Similar to Munidasa’s signature green juice drink Centella - primarily made from 'Gotukola' served in all of his restaurants in Sri Lanka, the MOC outlet in Maldives serves spicy valhoamas chahan - inspired by Maldivian dried tuna to rival any local dish.
Explicit aesthetics
It’s not only the freshest ingredients, but the way his food is served also holds special significance for Munidasa. From the shape and size of each and every crab to the unique origami napkins in each of the six MOC outlets, the attention to detail Munidasa demands is truly astounding.

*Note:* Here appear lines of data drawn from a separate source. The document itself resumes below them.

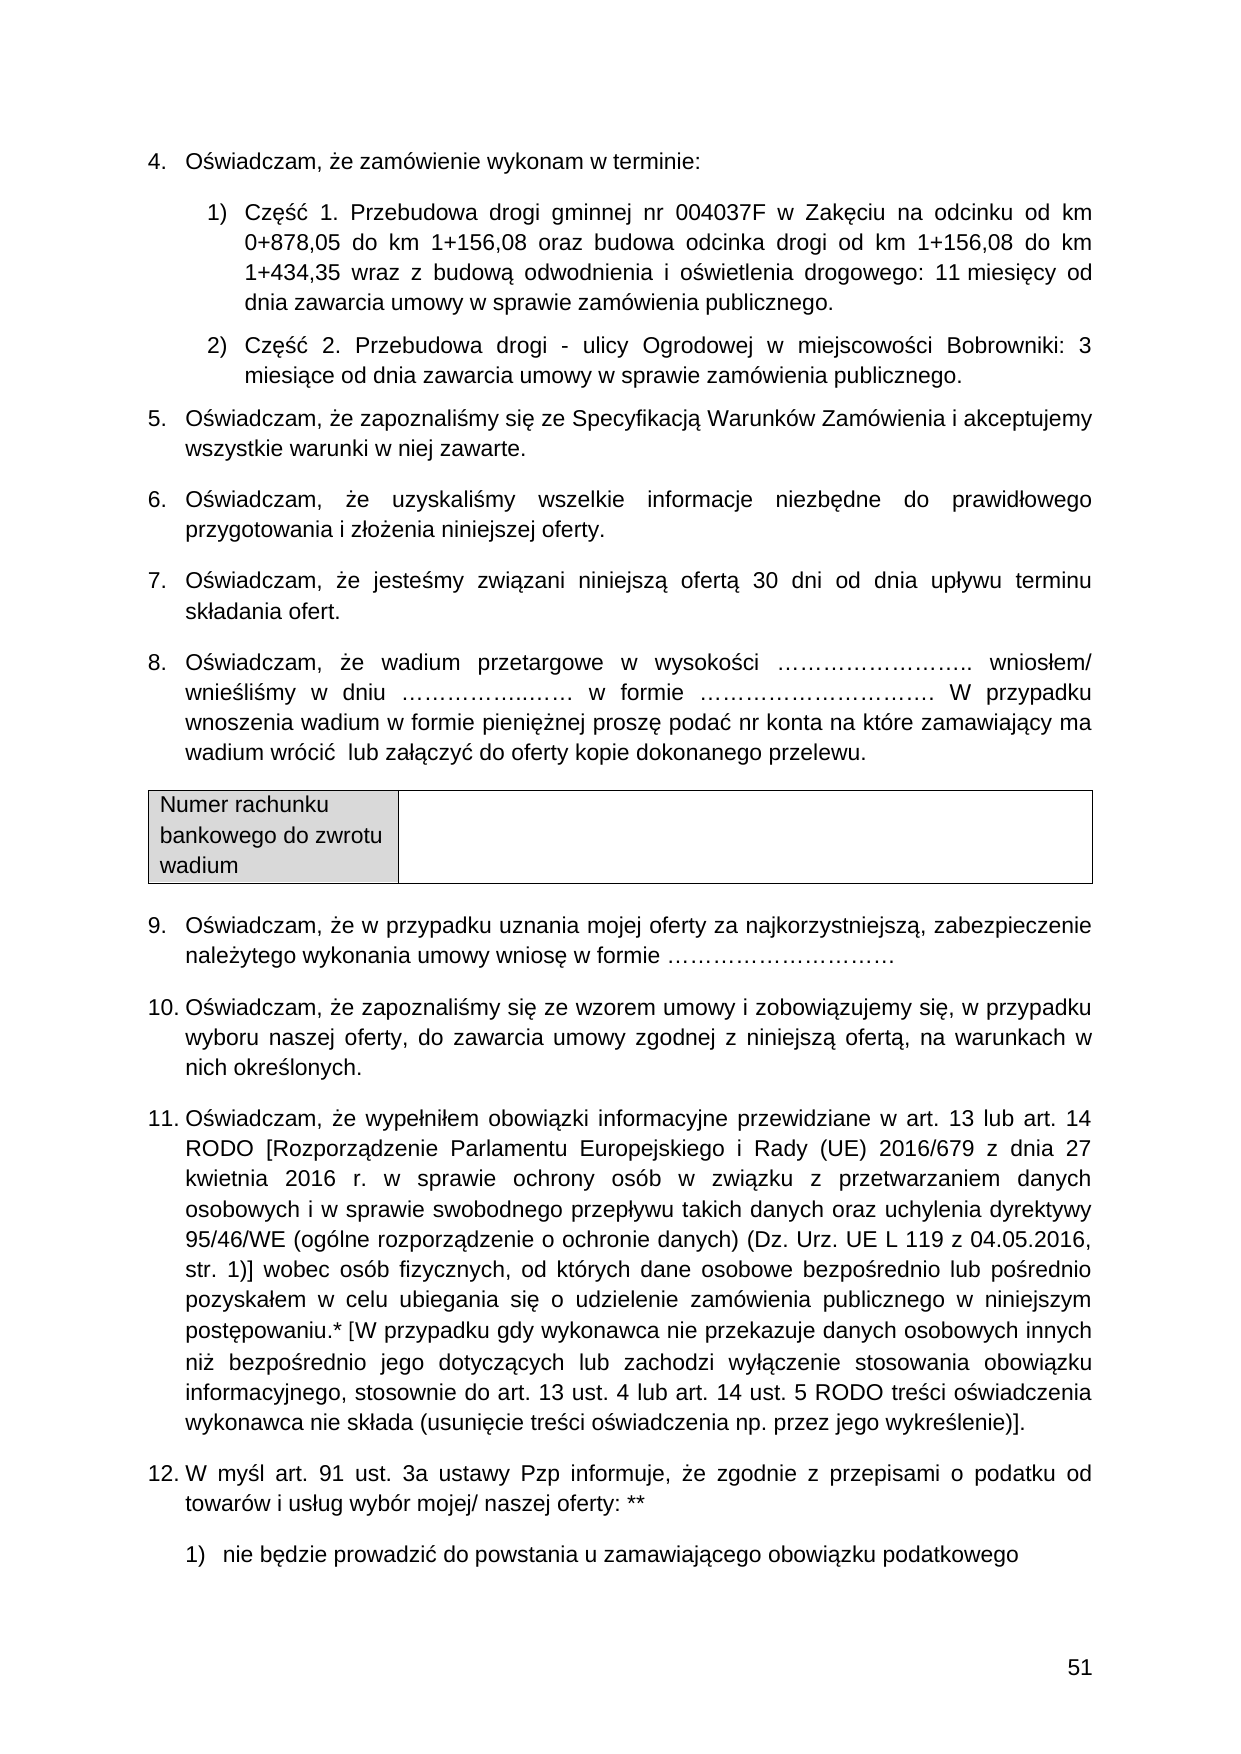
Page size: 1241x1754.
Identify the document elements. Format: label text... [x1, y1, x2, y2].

list Oświadczam, że zapoznaliśmy się ze Specyfikacją Warunków Zamówienia i akceptujemy wszystkie warunki w niej zawarte. [148, 405, 1093, 461]
list Część 1. Przebudowa drogi gminnej nr 004037F w Zakęciu na odcinku od km 0+878,05 do km 1+156,08 oraz budowa odcinka drogi od km 1+156,08 do km 1+434,35 wraz z budową odwodnienia i oświetlenia drogowego: miesięcy od dnia zawarcia umowy w sprawie zamówienia publicznego. [207, 199, 1093, 316]
list nie będzie prowadzić do powstania u zamawiającego obowiązku podatkowego [185, 1541, 1093, 1568]
list W myśl art. 91 ust. 3a ustawy Pzp informuje, że zgodnie z przepisami o podatku od towarów i usług wybór mojej/ naszej oferty: ** [148, 1460, 1093, 1517]
list Oświadczam, że uzyskaliśmy wszelkie informacje niezbędne do prawidłowego przygotowania i złożenia niniejszej oferty. [148, 486, 1093, 543]
table_header Numer rachunku bankowego do zwrotu wadium [149, 791, 398, 882]
list Oświadczam, że wypełniłem obowiązki informacyjne przewidziane w art. 13 lub art. 14 RODO [Rozporządzenie Parlamentu Europejskiego i Rady (UE) 2016/679 z dnia 27 kwietnia 2016 r. w sprawie ochrony osób w związku z przetwarzaniem danych osobowych i w sprawie swobodnego przepływu takich danych oraz uchylenia dyrektywy 95/46/WE (ogólne rozporządzenie o ochronie danych) (Dz. Urz. UE L 119 z 04.05.2016, str. 1)] wobec osób fizycznych, od których dane osobowe bezpośrednio lub pośrednio pozyskałem w celu ubiegania się o udzielenie zamówienia publicznego w niniejszym postępowaniu.* [W przypadku gdy wykonawca nie przekazuje danych osobowych innych niż bezpośrednio jego dotyczących lub zachodzi wyłączenie stosowania obowiązku informacyjnego, stosownie do art. 13 ust. 4 lub art. 14 ust. 5 RODO treści oświadczenia wykonawca nie składa (usunięcie treści oświadczenia np. przez jego wykreślenie)]. [148, 1105, 1093, 1435]
list Oświadczam, że w przypadku uznania mojej oferty za najkorzystniejszą, zabezpieczenie należytego wykonania umowy wniosę w formie ………………………… [148, 912, 1093, 969]
list Oświadczam, że jesteśmy związani niniejszą ofertą 30 dni od dnia upływu terminu składania ofert. [148, 567, 1093, 624]
table_header [399, 791, 1092, 882]
list Część 2. Przebudowa drogi - ulicy Ogrodowej w miejscowości Bobrowniki: 3 miesiące od dnia zawarcia umowy w sprawie zamówienia publicznego. [207, 332, 1093, 388]
list Oświadczam, że wadium przetargowe w wysokości …………………….. wniosłem/ wnieśliśmy w dniu ……………..…… w formie …………………………. W przypadku wnoszenia wadium w formie pieniężnej proszę podać nr konta na które zamawiający ma wadium wrócić lub załączyć do oferty kopie dokonanego przelewu. [148, 649, 1093, 766]
list Oświadczam, że zapoznaliśmy się ze wzorem umowy i zobowiązujemy się, w przypadku wyboru naszej oferty, do zawarcia umowy zgodnej z niniejszą ofertą, na warunkach w nich określonych. [148, 993, 1093, 1080]
list Oświadczam, że zamówienie wykonam w terminie: [148, 148, 1093, 174]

For the MOC outlet in Maldives, the heliconia flower - popularly known as lobster or crab-claw is shipped every week from Sri Lanka that according to Munidasa exemplifies an honesty in the food it serves.
“It shows that we are not fake. You get fake flowers that look really real now. You can just buy it once and put it there. But we are honest about our food, our décor,” he explained.
Such unique aesthetics is not limited to just the MOC outlet in Maldives. Munidasa’s latest venture, Carne Diem also boasts a décor of its own which is accentuated by a special leaf that is also flown in from Sri Lanka.
“If you go to Carne Diem now there are 10 to 12 huge elephant ear leaves. In Sri Lanka, they used to wrap beef in those leaves yourself. So that connection is a coincidence, which now makes it a nice story now,” Munidasa said with a huge grin masking a sense of pride.
But the elephant ear leaf is not only the unique aspect in Carne Diem. Munidasa's latest initiative boasts a custom-built grill which he invented that fires at over 750 degrees for the premium steaks it serves.
"We don't give you any sauce. No bearnaise sauce. No mushroom sauce. Nothing. It's just pure steak," he said.
Modest to a fault
Despite his many successes, Munidasa rates his greatest achievement for being recognized by the Japanese government where he was awarded the Japanese Ambassador’s Special Commendation as well as The Minister’s Award for Overseas Promotion of Japanese Food.
“Japanese government gave me an award in 2014. You know what they give to five people every year and they choose five people who have done service to promote Japanese food culture outside Japan. So that was a big one,” he said.
But Munidasa also takes great pride in the rave reviews he gets from the customers he serves.
“…the biggest achievement is hearing people say like wow, that was great,” Munidasa said adding that even other chefs heaping praise on his dishes remains a true success.
“…to get that every day is our biggest goal and the hardest thing to do. But that's what our job description is all about as a restaurant.”